Tasks to complete —
1. From the interferometer passage, write out the section that starts at the words "Just a reminder." and ends after the words "the coherent beam.".
2. According to the interferometer passage, which values of n does the squeezed vacuum have when written in the n basis?

Well, the result will be that the squeezing factor appears. Just as a reminder, for our Interferometer, we derived the sensitivity of the Interferometer. We had the quantities x and y. And the noise is delta in this y operator squared divided by x. This was the result when we operate the Interferometer at the phase shift of 90 degrees.
Just a reminder. That's what we have done. That's how we analyze the situation with a coherent state.
The signal x is now-- the signal x is the number measurement a dagger a. And we have now the input of the coherent state. And b dagger b. We have an input mode a and a mode b. They get split. And then we measure it at the output. And we can now at the output have photons-- a dagger a, which come from the coherent state, and b dagger b, which come from the squeeze vacuum.
So this is now using the beam splitter formalism applied to the Interferometer. So this is now the result we obtain. And in the strong local oscillator approximation, it is only the first part which contributes. And this is simply the number or photons in the coherent beam.
The expectation value of y is 0, because it involves a b and b dagger operator. And the squeezed vacuum has only, if you write it down, in the n basis, in the flux basis, has only even n. So if you change n by one, you lose overlap with the squeezed vacuum. So therefore, this expectation value is 0.

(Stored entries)
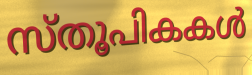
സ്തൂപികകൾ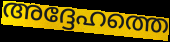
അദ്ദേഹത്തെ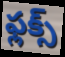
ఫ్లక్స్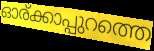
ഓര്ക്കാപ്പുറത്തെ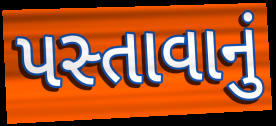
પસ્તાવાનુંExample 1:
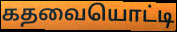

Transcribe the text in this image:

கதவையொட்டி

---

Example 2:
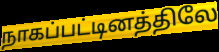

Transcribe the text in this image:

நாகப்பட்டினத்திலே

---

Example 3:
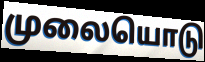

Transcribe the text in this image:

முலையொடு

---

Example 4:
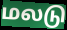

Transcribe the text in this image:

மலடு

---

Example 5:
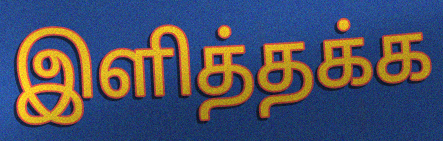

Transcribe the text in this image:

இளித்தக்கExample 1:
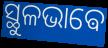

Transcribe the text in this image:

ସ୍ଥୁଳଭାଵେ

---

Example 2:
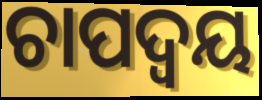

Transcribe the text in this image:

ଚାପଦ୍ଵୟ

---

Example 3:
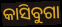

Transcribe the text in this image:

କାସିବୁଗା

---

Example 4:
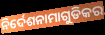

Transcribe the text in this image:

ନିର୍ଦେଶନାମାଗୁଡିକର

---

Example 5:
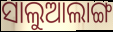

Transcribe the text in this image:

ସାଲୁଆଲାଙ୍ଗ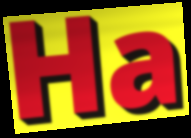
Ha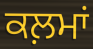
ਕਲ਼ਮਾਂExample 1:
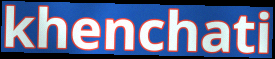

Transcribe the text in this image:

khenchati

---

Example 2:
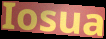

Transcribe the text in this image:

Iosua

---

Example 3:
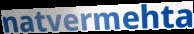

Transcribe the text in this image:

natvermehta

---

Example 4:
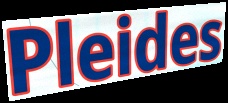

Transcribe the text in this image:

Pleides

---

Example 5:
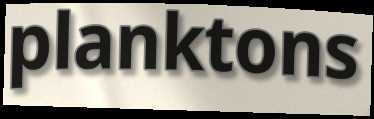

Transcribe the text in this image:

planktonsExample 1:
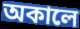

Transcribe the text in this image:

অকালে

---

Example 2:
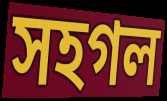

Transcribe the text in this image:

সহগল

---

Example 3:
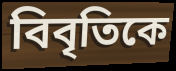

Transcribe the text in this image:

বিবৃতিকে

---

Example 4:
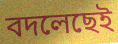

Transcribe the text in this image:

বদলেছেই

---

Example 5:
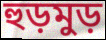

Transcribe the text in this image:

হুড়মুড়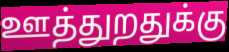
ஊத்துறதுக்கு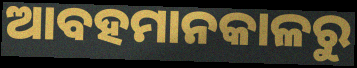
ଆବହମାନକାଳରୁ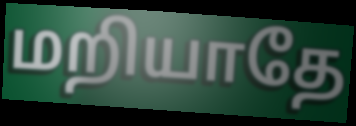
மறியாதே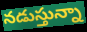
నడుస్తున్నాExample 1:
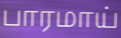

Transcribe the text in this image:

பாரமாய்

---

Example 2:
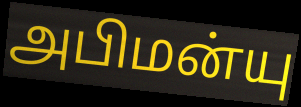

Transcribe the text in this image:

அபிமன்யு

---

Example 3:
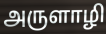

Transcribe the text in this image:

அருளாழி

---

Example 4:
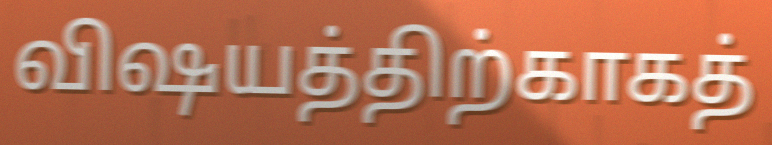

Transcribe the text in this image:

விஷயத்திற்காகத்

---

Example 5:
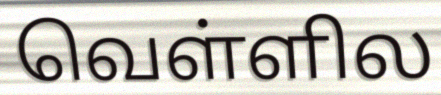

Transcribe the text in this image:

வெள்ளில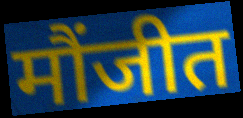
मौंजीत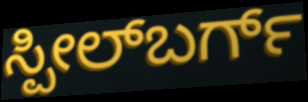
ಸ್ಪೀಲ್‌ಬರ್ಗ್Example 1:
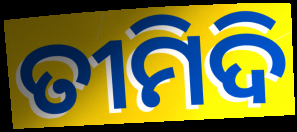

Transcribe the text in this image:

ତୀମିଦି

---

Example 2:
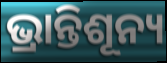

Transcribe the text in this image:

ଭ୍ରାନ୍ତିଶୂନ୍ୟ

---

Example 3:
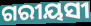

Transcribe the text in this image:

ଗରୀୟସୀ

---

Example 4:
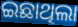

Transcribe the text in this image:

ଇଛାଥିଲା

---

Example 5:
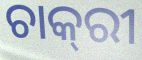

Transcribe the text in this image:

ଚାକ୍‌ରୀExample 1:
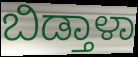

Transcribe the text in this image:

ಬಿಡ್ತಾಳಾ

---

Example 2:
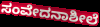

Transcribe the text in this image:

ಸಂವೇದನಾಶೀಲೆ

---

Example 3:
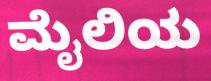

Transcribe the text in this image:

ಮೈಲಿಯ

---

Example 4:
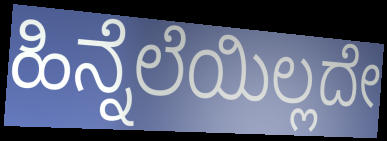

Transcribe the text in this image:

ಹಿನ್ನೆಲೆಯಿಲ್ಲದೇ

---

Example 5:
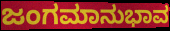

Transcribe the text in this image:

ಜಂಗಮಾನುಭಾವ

Solutions below —
1.
Just a reminder. That's what we have done. That's how we analyze the situation with a coherent state.
The signal x is now-- the signal x is the number measurement a dagger a. And we have now the input of the coherent state. And b dagger b. We have an input mode a and a mode b. They get split. And then we measure it at the output. And we can now at the output have photons-- a dagger a, which come from the coherent state, and b dagger b, which come from the squeeze vacuum.
So this is now using the beam splitter formalism applied to the Interferometer. So this is now the result we obtain. And in the strong local oscillator approximation, it is only the first part which contributes. And this is simply the number or photons in the coherent beam.

2. Only even values of n.